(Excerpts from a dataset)
◆ ◆ ◆ ◆ ◆

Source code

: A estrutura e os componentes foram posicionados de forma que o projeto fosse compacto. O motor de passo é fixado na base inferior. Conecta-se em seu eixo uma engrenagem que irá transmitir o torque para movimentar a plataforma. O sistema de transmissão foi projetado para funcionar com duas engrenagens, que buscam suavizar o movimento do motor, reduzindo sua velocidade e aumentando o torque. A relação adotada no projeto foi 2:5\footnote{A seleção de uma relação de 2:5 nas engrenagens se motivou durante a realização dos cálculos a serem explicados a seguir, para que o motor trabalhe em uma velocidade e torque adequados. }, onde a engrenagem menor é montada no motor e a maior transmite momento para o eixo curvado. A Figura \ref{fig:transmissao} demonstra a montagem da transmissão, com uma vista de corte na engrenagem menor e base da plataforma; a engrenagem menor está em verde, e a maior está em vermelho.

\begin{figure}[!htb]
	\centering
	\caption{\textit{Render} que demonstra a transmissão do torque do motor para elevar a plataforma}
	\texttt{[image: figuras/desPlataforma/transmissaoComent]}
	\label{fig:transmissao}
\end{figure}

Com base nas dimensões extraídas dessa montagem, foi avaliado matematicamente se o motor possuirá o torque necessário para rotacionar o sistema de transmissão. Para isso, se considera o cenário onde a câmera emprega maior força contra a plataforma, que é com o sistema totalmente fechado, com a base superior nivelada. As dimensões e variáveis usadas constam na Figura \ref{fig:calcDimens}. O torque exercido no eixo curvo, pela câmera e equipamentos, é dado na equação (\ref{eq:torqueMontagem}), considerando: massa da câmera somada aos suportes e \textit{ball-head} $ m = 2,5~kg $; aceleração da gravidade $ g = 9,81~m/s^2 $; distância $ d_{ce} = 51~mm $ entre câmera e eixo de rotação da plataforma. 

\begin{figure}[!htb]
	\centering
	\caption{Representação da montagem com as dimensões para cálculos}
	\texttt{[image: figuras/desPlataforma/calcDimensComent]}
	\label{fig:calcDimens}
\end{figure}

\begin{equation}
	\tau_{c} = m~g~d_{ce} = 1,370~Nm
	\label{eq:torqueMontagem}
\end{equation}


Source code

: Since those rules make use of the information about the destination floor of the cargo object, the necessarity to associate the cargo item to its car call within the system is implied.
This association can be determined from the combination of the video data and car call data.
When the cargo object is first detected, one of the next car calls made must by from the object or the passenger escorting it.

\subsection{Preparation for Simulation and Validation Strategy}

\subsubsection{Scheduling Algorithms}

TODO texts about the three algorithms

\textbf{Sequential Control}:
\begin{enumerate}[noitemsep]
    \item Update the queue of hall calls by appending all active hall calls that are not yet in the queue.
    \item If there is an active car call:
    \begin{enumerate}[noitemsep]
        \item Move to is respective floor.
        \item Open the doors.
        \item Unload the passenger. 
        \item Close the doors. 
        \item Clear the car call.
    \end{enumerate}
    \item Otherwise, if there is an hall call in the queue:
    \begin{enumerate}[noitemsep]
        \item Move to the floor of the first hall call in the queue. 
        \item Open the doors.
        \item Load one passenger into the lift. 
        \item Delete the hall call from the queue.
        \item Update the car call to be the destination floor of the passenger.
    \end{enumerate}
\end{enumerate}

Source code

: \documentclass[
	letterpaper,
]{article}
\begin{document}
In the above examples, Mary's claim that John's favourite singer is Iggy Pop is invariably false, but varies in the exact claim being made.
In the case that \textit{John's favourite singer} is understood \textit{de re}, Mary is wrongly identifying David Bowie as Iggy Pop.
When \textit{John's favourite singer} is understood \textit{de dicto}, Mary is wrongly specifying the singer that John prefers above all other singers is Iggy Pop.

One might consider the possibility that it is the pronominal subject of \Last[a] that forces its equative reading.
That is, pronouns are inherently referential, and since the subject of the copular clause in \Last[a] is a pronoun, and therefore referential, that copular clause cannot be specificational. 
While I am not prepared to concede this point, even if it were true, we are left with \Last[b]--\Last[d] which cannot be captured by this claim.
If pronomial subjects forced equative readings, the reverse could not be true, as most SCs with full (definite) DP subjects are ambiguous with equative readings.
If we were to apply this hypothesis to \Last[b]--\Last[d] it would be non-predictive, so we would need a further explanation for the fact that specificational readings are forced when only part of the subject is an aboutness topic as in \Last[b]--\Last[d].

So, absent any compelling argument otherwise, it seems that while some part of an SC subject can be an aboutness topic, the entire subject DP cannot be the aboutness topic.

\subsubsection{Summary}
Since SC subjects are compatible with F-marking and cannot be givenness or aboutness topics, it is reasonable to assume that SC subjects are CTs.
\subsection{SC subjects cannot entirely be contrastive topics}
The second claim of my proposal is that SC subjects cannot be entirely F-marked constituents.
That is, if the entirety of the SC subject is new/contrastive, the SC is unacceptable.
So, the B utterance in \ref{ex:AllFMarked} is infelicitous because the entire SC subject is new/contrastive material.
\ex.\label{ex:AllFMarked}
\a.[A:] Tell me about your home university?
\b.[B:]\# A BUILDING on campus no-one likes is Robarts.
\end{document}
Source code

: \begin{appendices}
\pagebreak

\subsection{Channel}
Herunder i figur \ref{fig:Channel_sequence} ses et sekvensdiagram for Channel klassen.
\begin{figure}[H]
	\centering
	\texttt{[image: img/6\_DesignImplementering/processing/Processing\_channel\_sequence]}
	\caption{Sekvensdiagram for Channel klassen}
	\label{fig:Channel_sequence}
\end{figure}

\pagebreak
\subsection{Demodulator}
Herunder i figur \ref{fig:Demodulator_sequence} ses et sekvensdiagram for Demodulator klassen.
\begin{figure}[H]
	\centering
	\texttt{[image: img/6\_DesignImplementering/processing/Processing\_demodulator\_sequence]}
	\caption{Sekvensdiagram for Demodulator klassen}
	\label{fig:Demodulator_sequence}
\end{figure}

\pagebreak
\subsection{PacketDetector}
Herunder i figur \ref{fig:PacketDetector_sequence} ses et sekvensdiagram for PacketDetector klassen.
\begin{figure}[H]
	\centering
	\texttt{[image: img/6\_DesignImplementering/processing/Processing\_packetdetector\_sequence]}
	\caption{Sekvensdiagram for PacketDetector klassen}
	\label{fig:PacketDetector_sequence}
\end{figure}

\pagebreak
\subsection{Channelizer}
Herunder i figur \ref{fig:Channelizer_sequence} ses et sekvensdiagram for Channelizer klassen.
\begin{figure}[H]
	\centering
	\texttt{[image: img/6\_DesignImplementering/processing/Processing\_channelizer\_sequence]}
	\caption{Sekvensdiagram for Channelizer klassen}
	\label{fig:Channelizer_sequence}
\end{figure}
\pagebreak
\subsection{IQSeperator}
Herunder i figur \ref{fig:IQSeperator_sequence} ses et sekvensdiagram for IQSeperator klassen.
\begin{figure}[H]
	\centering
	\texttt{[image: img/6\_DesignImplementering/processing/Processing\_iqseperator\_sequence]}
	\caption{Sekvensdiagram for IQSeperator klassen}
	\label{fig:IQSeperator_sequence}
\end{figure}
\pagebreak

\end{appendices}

◆ ◆ ◆ ◆ ◆

To-do item - The whole set of records needs to be written out exactly.

Output -
Source code

: A estrutura e os componentes foram posicionados de forma que o projeto fosse compacto. O motor de passo é fixado na base inferior. Conecta-se em seu eixo uma engrenagem que irá transmitir o torque para movimentar a plataforma. O sistema de transmissão foi projetado para funcionar com duas engrenagens, que buscam suavizar o movimento do motor, reduzindo sua velocidade e aumentando o torque. A relação adotada no projeto foi 2:5\footnote{A seleção de uma relação de 2:5 nas engrenagens se motivou durante a realização dos cálculos a serem explicados a seguir, para que o motor trabalhe em uma velocidade e torque adequados. }, onde a engrenagem menor é montada no motor e a maior transmite momento para o eixo curvado. A Figura \ref{fig:transmissao} demonstra a montagem da transmissão, com uma vista de corte na engrenagem menor e base da plataforma; a engrenagem menor está em verde, e a maior está em vermelho.

\begin{figure}[!htb]
	\centering
	\caption{\textit{Render} que demonstra a transmissão do torque do motor para elevar a plataforma}
	\texttt{[image: figuras/desPlataforma/transmissaoComent]}
	\label{fig:transmissao}
\end{figure}

Com base nas dimensões extraídas dessa montagem, foi avaliado matematicamente se o motor possuirá o torque necessário para rotacionar o sistema de transmissão. Para isso, se considera o cenário onde a câmera emprega maior força contra a plataforma, que é com o sistema totalmente fechado, com a base superior nivelada. As dimensões e variáveis usadas constam na Figura \ref{fig:calcDimens}. O torque exercido no eixo curvo, pela câmera e equipamentos, é dado na equação (\ref{eq:torqueMontagem}), considerando: massa da câmera somada aos suportes e \textit{ball-head} $ m = 2,5~kg $; aceleração da gravidade $ g = 9,81~m/s^2 $; distância $ d_{ce} = 51~mm $ entre câmera e eixo de rotação da plataforma. 

\begin{figure}[!htb]
	\centering
	\caption{Representação da montagem com as dimensões para cálculos}
	\texttt{[image: figuras/desPlataforma/calcDimensComent]}
	\label{fig:calcDimens}
\end{figure}

\begin{equation}
	\tau_{c} = m~g~d_{ce} = 1,370~Nm
	\label{eq:torqueMontagem}
\end{equation}


Source code

: Since those rules make use of the information about the destination floor of the cargo object, the necessarity to associate the cargo item to its car call within the system is implied.
This association can be determined from the combination of the video data and car call data.
When the cargo object is first detected, one of the next car calls made must by from the object or the passenger escorting it.

\subsection{Preparation for Simulation and Validation Strategy}

\subsubsection{Scheduling Algorithms}

TODO texts about the three algorithms

\textbf{Sequential Control}:
\begin{enumerate}[noitemsep]
    \item Update the queue of hall calls by appending all active hall calls that are not yet in the queue.
    \item If there is an active car call:
    \begin{enumerate}[noitemsep]
        \item Move to is respective floor.
        \item Open the doors.
        \item Unload the passenger. 
        \item Close the doors. 
        \item Clear the car call.
    \end{enumerate}
    \item Otherwise, if there is an hall call in the queue:
    \begin{enumerate}[noitemsep]
        \item Move to the floor of the first hall call in the queue. 
        \item Open the doors.
        \item Load one passenger into the lift. 
        \item Delete the hall call from the queue.
        \item Update the car call to be the destination floor of the passenger.
    \end{enumerate}
\end{enumerate}

Source code

: \documentclass[
	letterpaper,
]{article}
\begin{document}
In the above examples, Mary's claim that John's favourite singer is Iggy Pop is invariably false, but varies in the exact claim being made.
In the case that \textit{John's favourite singer} is understood \textit{de re}, Mary is wrongly identifying David Bowie as Iggy Pop.
When \textit{John's favourite singer} is understood \textit{de dicto}, Mary is wrongly specifying the singer that John prefers above all other singers is Iggy Pop.

One might consider the possibility that it is the pronominal subject of \Last[a] that forces its equative reading.
That is, pronouns are inherently referential, and since the subject of the copular clause in \Last[a] is a pronoun, and therefore referential, that copular clause cannot be specificational. 
While I am not prepared to concede this point, even if it were true, we are left with \Last[b]--\Last[d] which cannot be captured by this claim.
If pronomial subjects forced equative readings, the reverse could not be true, as most SCs with full (definite) DP subjects are ambiguous with equative readings.
If we were to apply this hypothesis to \Last[b]--\Last[d] it would be non-predictive, so we would need a further explanation for the fact that specificational readings are forced when only part of the subject is an aboutness topic as in \Last[b]--\Last[d].

So, absent any compelling argument otherwise, it seems that while some part of an SC subject can be an aboutness topic, the entire subject DP cannot be the aboutness topic.

\subsubsection{Summary}
Since SC subjects are compatible with F-marking and cannot be givenness or aboutness topics, it is reasonable to assume that SC subjects are CTs.
\subsection{SC subjects cannot entirely be contrastive topics}
The second claim of my proposal is that SC subjects cannot be entirely F-marked constituents.
That is, if the entirety of the SC subject is new/contrastive, the SC is unacceptable.
So, the B utterance in \ref{ex:AllFMarked} is infelicitous because the entire SC subject is new/contrastive material.
\ex.\label{ex:AllFMarked}
\a.[A:] Tell me about your home university?
\b.[B:]\# A BUILDING on campus no-one likes is Robarts.
\end{document}
Source code

: \begin{appendices}
\pagebreak

\subsection{Channel}
Herunder i figur \ref{fig:Channel_sequence} ses et sekvensdiagram for Channel klassen.
\begin{figure}[H]
	\centering
	\texttt{[image: img/6\_DesignImplementering/processing/Processing\_channel\_sequence]}
	\caption{Sekvensdiagram for Channel klassen}
	\label{fig:Channel_sequence}
\end{figure}

\pagebreak
\subsection{Demodulator}
Herunder i figur \ref{fig:Demodulator_sequence} ses et sekvensdiagram for Demodulator klassen.
\begin{figure}[H]
	\centering
	\texttt{[image: img/6\_DesignImplementering/processing/Processing\_demodulator\_sequence]}
	\caption{Sekvensdiagram for Demodulator klassen}
	\label{fig:Demodulator_sequence}
\end{figure}

\pagebreak
\subsection{PacketDetector}
Herunder i figur \ref{fig:PacketDetector_sequence} ses et sekvensdiagram for PacketDetector klassen.
\begin{figure}[H]
	\centering
	\texttt{[image: img/6\_DesignImplementering/processing/Processing\_packetdetector\_sequence]}
	\caption{Sekvensdiagram for PacketDetector klassen}
	\label{fig:PacketDetector_sequence}
\end{figure}

\pagebreak
\subsection{Channelizer}
Herunder i figur \ref{fig:Channelizer_sequence} ses et sekvensdiagram for Channelizer klassen.
\begin{figure}[H]
	\centering
	\texttt{[image: img/6\_DesignImplementering/processing/Processing\_channelizer\_sequence]}
	\caption{Sekvensdiagram for Channelizer klassen}
	\label{fig:Channelizer_sequence}
\end{figure}
\pagebreak
\subsection{IQSeperator}
Herunder i figur \ref{fig:IQSeperator_sequence} ses et sekvensdiagram for IQSeperator klassen.
\begin{figure}[H]
	\centering
	\texttt{[image: img/6\_DesignImplementering/processing/Processing\_iqseperator\_sequence]}
	\caption{Sekvensdiagram for IQSeperator klassen}
	\label{fig:IQSeperator_sequence}
\end{figure}
\pagebreak

\end{appendices}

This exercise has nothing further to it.